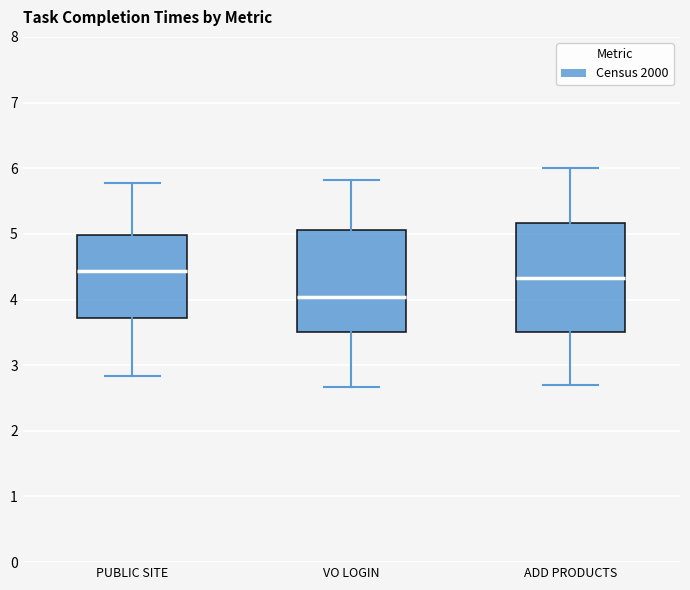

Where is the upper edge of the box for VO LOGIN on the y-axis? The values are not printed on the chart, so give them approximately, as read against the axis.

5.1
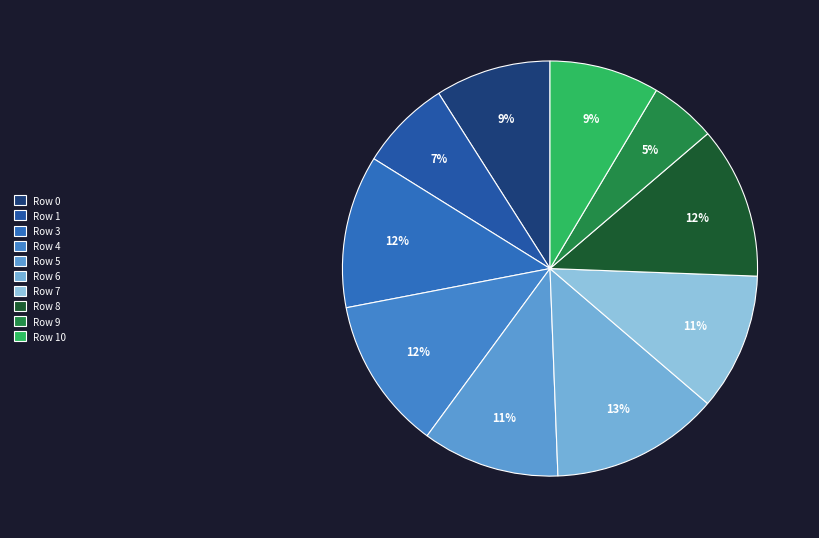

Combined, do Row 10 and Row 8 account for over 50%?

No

ÉNONCÉ DU PROBLÈME —
Recopiez mot pour mot l'ensemble des entrées ci-dessus, en laissant de côté les images.

EXERCICE CORRIGÉ —
Where is the upper edge of the box for VO LOGIN on the y-axis? The values are not printed on the chart, so give them approximately, as read against the axis.

5.1

Combined, do Row 10 and Row 8 account for over 50%?

No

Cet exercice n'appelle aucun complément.